British Crown Coins of the Monarchy and Commonwealth
In the Reign of Edward IV (1461-1470) the first coins of the value of 5 shillings were struck in the form of a half-ryal
of gold and weighed 60 grains. No further coins of this denomination were struck until the reign of
Henry VIII in about the year 1526. These were 22 carats fine and weighed 57 21/57
grains. His later crowns dropped in fineness to 22 or 20 carats and weighed only 48 grains.
Gold Crown of Henry VIII
The first issue of Edward VI (1546 to 1533) was of similar weight and fineness. His subsequent issues were of restored
fineness but the weight was further diminished. Elizabeth I (1558 to 1602) issued crowns which were initially valued at
3s 4d. Later in her reign (1592 onwards) they were once again valued at five shillings. The weight had stabilized at
about 43 7/11 grains of 22 carat fine gold.

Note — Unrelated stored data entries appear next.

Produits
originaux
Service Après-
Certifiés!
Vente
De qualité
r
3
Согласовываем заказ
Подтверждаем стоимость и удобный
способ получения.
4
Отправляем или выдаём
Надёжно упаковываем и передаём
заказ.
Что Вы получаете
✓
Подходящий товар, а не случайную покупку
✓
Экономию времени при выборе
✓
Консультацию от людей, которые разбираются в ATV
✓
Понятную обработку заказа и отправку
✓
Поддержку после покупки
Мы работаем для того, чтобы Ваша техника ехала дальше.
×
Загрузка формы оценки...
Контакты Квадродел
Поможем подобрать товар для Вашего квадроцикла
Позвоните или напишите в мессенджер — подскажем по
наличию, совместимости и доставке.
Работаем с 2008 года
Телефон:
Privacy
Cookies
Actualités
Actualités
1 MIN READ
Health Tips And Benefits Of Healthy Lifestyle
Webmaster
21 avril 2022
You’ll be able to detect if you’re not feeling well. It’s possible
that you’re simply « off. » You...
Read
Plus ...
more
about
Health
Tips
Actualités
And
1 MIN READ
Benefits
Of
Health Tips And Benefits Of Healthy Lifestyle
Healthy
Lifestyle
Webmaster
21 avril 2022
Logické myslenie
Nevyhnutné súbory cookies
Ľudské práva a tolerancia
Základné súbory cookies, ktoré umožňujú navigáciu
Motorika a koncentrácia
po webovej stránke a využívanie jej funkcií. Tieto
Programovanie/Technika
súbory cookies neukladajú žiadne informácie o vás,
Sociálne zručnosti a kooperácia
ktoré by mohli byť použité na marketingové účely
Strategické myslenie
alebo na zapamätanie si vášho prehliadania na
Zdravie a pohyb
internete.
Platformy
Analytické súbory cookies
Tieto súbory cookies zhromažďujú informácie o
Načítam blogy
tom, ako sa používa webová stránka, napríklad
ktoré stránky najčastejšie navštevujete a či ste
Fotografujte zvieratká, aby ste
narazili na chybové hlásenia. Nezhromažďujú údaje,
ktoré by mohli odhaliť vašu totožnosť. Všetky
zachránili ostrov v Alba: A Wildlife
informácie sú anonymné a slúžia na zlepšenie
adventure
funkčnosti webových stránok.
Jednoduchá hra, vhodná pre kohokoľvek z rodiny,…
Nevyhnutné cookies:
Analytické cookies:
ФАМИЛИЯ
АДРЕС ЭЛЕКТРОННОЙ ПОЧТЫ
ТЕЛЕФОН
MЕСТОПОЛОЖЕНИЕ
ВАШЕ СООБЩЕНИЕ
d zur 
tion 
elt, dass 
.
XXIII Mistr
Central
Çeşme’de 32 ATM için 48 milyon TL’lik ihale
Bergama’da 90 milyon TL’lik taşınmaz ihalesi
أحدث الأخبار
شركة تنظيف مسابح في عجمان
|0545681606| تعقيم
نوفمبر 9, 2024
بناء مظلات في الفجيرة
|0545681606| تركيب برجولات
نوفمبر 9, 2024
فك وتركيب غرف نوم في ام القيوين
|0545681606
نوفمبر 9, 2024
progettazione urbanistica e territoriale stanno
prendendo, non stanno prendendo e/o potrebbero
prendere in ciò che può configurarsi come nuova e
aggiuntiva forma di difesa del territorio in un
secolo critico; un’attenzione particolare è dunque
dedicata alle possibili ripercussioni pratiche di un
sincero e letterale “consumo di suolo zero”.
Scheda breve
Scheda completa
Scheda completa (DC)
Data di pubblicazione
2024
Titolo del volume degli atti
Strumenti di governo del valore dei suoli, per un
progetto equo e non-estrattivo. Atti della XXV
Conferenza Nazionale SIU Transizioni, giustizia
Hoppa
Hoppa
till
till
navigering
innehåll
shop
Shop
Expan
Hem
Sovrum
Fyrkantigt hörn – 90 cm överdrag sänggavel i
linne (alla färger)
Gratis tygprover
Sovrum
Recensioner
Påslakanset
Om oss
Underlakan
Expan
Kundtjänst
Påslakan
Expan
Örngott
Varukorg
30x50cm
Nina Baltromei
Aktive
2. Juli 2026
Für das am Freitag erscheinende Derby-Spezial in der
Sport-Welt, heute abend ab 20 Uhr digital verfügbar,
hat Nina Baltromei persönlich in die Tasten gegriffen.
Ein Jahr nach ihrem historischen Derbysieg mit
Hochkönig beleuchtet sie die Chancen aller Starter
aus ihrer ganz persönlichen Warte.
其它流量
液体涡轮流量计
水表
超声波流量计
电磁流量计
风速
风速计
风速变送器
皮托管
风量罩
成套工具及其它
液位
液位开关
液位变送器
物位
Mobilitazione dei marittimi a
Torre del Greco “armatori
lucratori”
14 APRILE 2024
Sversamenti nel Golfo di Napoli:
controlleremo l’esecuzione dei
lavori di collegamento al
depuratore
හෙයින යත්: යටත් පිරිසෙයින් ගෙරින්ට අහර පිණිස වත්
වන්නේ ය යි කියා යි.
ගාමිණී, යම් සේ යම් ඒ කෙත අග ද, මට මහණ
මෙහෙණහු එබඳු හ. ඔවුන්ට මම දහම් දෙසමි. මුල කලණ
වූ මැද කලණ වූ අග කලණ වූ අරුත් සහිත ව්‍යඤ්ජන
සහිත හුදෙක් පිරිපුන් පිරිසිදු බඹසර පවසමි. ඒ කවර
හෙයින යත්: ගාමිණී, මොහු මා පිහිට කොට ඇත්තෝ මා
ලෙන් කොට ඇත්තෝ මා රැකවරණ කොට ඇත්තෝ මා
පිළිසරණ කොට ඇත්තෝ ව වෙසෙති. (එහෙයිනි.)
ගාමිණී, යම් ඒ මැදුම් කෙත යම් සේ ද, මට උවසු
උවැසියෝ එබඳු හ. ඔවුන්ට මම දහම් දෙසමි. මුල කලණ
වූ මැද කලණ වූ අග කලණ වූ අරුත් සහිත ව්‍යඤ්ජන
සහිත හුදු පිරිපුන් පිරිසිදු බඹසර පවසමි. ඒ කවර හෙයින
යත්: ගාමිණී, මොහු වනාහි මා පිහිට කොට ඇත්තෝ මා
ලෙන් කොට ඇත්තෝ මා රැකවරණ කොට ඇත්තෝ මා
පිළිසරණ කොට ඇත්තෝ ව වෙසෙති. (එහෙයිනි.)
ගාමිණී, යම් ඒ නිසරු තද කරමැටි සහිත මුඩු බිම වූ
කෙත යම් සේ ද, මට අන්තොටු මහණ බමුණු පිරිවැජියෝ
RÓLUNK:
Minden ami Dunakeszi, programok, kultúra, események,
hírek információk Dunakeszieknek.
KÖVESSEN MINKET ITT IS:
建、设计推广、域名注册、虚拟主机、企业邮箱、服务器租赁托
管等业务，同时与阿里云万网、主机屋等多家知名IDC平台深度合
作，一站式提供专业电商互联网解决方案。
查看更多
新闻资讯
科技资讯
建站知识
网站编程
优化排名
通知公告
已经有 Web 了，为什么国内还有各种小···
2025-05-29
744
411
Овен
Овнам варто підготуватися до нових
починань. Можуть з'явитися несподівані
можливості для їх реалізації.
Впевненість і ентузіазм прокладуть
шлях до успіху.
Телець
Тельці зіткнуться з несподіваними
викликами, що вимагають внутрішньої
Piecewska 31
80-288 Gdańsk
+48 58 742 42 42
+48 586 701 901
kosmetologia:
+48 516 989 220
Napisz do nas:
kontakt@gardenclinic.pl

James I (1603-1625) issued crowns or quarter-laurels valued at five shillings. Additionally he issued Britain Crowns and
Thistle Crowns which were of varying values. The former being 5s or 5s 6d and the latter being 4s or 4 ¾d His
crown was slightly less than the preceding, and nominally weighed 42 66/67 grains, with the Britian Crown, Quarter-Laurel,
and Thistle Crown weighing significantly less, though of the same 22 carat fineness. Charles I (1625 to 1648) also issued
the Britain Crown, and his was worth five shillings and weight 35 5/41 grains of 22 carat fine gold. This coin was
continued in the Commonwealth (1648 to 1660) at the same standard and weight. The last gold crowns were struck during
the first coinage of Charles II (1660 to 1684).
First Silver Crown
The first silver crowns were struck by Edward VI in 1551. These are also the
first English coins dated in numerals.